What you will do:
Render the part that opens with the line containing "scientific name: Carlina acaulis" and closes with the line containing "order: Fagales" as a Markdown table with the columns Number and Entry, giving each line its own number and leaving out blank lines.

(Stored data entries)
◇ ◇ ◇ ◇ ◇ ◇ ◇

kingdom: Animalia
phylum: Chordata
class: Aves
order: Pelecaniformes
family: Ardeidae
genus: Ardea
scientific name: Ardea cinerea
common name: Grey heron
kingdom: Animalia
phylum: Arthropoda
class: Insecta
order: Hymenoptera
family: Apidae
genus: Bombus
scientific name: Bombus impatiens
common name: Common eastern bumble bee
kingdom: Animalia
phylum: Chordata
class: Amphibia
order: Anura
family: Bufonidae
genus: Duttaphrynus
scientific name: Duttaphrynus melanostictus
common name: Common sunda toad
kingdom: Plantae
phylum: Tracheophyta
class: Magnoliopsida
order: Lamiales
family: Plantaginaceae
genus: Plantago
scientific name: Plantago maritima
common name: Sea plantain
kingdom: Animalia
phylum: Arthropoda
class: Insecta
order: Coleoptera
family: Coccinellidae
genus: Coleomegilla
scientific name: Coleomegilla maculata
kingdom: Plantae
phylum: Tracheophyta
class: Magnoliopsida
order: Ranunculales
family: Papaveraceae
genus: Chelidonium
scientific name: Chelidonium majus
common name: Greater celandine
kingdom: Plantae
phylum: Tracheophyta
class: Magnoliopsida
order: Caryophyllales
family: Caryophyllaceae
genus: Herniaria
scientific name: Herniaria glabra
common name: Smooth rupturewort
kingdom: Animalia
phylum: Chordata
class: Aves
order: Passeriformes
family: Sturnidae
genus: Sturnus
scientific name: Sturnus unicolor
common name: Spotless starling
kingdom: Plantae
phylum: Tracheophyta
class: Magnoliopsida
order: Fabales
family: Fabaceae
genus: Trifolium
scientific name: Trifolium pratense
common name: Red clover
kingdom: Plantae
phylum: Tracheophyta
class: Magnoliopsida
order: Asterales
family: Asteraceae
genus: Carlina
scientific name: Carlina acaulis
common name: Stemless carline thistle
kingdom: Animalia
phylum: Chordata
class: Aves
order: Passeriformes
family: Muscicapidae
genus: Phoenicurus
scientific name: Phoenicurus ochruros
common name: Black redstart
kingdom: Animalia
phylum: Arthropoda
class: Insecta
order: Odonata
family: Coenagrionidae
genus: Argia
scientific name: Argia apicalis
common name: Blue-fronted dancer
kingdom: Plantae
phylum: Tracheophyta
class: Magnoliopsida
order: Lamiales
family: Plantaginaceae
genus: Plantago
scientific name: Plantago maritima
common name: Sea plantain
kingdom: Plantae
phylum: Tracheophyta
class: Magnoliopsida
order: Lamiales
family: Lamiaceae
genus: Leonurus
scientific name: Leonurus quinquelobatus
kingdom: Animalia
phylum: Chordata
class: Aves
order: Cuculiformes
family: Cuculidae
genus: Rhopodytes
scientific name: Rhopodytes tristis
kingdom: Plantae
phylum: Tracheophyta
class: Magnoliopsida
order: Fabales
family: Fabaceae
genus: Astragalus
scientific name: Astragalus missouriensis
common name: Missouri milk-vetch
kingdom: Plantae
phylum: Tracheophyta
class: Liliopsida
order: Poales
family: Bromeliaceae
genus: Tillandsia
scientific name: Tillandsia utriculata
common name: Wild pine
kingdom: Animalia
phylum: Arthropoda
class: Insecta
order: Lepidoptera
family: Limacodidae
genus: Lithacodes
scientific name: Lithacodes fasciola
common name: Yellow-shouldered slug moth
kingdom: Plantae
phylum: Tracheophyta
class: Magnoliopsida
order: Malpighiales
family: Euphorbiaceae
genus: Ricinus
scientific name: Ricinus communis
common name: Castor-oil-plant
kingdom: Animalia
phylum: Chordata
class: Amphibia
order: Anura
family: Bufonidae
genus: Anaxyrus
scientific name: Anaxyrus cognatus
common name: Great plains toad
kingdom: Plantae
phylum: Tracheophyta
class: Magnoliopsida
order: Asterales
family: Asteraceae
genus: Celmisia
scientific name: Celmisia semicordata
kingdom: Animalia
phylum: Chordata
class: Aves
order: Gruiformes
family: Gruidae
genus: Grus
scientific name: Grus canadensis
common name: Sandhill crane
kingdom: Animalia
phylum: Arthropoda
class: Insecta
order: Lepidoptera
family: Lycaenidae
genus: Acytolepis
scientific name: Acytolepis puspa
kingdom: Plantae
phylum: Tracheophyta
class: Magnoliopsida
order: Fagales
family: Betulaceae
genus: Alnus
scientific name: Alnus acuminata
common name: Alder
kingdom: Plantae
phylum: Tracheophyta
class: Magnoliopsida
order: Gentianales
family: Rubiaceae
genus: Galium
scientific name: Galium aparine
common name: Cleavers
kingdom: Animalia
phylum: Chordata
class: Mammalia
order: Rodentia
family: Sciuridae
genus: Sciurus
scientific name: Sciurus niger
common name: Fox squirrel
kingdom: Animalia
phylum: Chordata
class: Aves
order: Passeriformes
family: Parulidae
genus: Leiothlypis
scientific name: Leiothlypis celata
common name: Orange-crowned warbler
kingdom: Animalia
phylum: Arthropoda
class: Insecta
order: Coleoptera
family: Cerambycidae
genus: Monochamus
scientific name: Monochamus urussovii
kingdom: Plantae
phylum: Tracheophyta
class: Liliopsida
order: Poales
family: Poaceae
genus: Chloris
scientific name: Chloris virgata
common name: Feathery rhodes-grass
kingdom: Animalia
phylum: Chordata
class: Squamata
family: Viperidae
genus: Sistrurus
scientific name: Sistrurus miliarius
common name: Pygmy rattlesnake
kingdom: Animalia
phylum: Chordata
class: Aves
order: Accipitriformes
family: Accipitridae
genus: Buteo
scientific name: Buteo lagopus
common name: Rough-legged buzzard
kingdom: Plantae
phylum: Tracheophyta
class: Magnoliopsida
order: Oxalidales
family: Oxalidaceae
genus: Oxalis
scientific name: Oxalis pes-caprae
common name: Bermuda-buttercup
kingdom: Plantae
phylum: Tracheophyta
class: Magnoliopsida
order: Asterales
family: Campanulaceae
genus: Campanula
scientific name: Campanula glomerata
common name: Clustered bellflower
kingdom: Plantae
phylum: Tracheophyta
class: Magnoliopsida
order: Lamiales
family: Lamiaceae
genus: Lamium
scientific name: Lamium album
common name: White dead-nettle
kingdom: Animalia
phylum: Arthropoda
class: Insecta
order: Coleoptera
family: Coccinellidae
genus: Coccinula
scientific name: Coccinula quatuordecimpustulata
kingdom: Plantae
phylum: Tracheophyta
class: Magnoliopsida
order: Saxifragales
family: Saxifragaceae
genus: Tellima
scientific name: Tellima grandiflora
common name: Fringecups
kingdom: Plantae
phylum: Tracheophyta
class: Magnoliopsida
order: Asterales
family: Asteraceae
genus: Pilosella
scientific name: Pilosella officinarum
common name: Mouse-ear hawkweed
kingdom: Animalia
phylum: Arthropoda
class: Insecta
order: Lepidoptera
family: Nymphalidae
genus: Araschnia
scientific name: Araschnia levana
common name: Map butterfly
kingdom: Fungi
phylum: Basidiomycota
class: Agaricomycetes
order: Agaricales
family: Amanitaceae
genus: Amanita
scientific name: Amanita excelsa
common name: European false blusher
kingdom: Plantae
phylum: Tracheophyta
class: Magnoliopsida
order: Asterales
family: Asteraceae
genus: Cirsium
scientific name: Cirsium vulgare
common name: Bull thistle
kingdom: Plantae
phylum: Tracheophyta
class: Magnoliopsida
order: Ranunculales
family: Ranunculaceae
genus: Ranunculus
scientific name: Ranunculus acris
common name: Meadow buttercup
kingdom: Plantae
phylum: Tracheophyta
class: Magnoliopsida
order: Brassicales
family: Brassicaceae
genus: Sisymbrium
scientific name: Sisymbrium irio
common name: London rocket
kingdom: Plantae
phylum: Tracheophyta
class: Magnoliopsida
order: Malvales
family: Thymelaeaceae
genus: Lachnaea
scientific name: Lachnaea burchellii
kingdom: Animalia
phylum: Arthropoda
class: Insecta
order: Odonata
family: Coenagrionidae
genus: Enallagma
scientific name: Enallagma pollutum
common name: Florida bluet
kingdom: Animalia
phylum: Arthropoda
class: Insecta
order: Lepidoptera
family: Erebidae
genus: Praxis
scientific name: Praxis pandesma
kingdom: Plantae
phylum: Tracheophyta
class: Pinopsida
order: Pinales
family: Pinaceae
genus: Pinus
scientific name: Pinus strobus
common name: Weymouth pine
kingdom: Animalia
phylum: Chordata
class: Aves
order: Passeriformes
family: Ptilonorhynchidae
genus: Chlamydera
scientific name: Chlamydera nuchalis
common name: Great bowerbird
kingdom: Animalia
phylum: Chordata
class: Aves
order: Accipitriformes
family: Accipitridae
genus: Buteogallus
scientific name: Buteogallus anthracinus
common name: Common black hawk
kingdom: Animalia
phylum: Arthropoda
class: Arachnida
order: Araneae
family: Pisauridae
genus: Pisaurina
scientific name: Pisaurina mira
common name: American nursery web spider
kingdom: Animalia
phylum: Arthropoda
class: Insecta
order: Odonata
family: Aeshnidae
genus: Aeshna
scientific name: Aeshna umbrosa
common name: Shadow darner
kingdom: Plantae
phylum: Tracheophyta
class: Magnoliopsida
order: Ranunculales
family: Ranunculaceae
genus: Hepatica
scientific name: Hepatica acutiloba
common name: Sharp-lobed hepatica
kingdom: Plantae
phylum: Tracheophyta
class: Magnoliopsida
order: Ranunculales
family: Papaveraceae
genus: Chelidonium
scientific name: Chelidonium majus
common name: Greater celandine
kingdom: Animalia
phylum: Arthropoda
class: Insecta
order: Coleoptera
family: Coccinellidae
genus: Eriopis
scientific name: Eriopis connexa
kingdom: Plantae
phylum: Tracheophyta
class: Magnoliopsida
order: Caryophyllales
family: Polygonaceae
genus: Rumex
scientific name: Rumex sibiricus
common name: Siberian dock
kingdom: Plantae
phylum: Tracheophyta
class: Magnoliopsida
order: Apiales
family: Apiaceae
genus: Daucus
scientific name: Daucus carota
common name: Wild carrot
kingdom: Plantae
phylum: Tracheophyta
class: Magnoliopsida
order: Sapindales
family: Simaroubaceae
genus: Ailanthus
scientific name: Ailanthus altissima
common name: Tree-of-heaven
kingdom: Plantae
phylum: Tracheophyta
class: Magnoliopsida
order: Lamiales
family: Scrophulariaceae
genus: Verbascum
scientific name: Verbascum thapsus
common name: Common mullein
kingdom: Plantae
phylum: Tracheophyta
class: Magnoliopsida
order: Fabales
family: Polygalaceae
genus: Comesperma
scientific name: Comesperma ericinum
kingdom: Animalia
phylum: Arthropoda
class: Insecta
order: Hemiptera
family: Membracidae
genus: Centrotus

◇ ◇ ◇ ◇ ◇ ◇ ◇

Answer to the problem:
| Number | Entry |
|---|---|
| 1 | scientific name: Carlina acaulis |
| 2 | common name: Stemless carline thistle |
| 3 | kingdom: Animalia |
| 4 | phylum: Chordata |
| 5 | class: Aves |
| 6 | order: Passeriformes |
| 7 | family: Muscicapidae |
| 8 | genus: Phoenicurus |
| 9 | scientific name: Phoenicurus ochruros |
| 10 | common name: Black redstart |
| 11 | kingdom: Animalia |
| 12 | phylum: Arthropoda |
| 13 | class: Insecta |
| 14 | order: Odonata |
| 15 | family: Coenagrionidae |
| 16 | genus: Argia |
| 17 | scientific name: Argia apicalis |
| 18 | common name: Blue-fronted dancer |
| 19 | kingdom: Plantae |
| 20 | phylum: Tracheophyta |
| 21 | class: Magnoliopsida |
| 22 | order: Lamiales |
| 23 | family: Plantaginaceae |
| 24 | genus: Plantago |
| 25 | scientific name: Plantago maritima |
| 26 | common name: Sea plantain |
| 27 | kingdom: Plantae |
| 28 | phylum: Tracheophyta |
| 29 | class: Magnoliopsida |
| 30 | order: Lamiales |
| 31 | family: Lamiaceae |
| 32 | genus: Leonurus |
| 33 | scientific name: Leonurus quinquelobatus |
| 34 | kingdom: Animalia |
| 35 | phylum: Chordata |
| 36 | class: Aves |
| 37 | order: Cuculiformes |
| 38 | family: Cuculidae |
| 39 | genus: Rhopodytes |
| 40 | scientific name: Rhopodytes tristis |
| 41 | kingdom: Plantae |
| 42 | phylum: Tracheophyta |
| 43 | class: Magnoliopsida |
| 44 | order: Fabales |
| 45 | family: Fabaceae |
| 46 | genus: Astragalus |
| 47 | scientific name: Astragalus missouriensis |
| 48 | common name: Missouri milk-vetch |
| 49 | kingdom: Plantae |
| 50 | phylum: Tracheophyta |
| 51 | class: Liliopsida |
| 52 | order: Poales |
| 53 | family: Bromeliaceae |
| 54 | genus: Tillandsia |
| 55 | scientific name: Tillandsia utriculata |
| 56 | common name: Wild pine |
| 57 | kingdom: Animalia |
| 58 | phylum: Arthropoda |
| 59 | class: Insecta |
| 60 | order: Lepidoptera |
| 61 | family: Limacodidae |
| 62 | genus: Lithacodes |
| 63 | scientific name: Lithacodes fasciola |
| 64 | common name: Yellow-shouldered slug moth |
| 65 | kingdom: Plantae |
| 66 | phylum: Tracheophyta |
| 67 | class: Magnoliopsida |
| 68 | order: Malpighiales |
| 69 | family: Euphorbiaceae |
| 70 | genus: Ricinus |
| 71 | scientific name: Ricinus communis |
| 72 | common name: Castor-oil-plant |
| 73 | kingdom: Animalia |
| 74 | phylum: Chordata |
| 75 | class: Amphibia |
| 76 | order: Anura |
| 77 | family: Bufonidae |
| 78 | genus: Anaxyrus |
| 79 | scientific name: Anaxyrus cognatus |
| 80 | common name: Great plains toad |
| 81 | kingdom: Plantae |
| 82 | phylum: Tracheophyta |
| 83 | class: Magnoliopsida |
| 84 | order: Asterales |
| 85 | family: Asteraceae |
| 86 | genus: Celmisia |
| 87 | scientific name: Celmisia semicordata |
| 88 | kingdom: Animalia |
| 89 | phylum: Chordata |
| 90 | class: Aves |
| 91 | order: Gruiformes |
| 92 | family: Gruidae |
| 93 | genus: Grus |
| 94 | scientific name: Grus canadensis |
| 95 | common name: Sandhill crane |
| 96 | kingdom: Animalia |
| 97 | phylum: Arthropoda |
| 98 | class: Insecta |
| 99 | order: Lepidoptera |
| 100 | family: Lycaenidae |
| 101 | genus: Acytolepis |
| 102 | scientific name: Acytolepis puspa |
| 103 | kingdom: Plantae |
| 104 | phylum: Tracheophyta |
| 105 | class: Magnoliopsida |
| 106 | order: Fagales |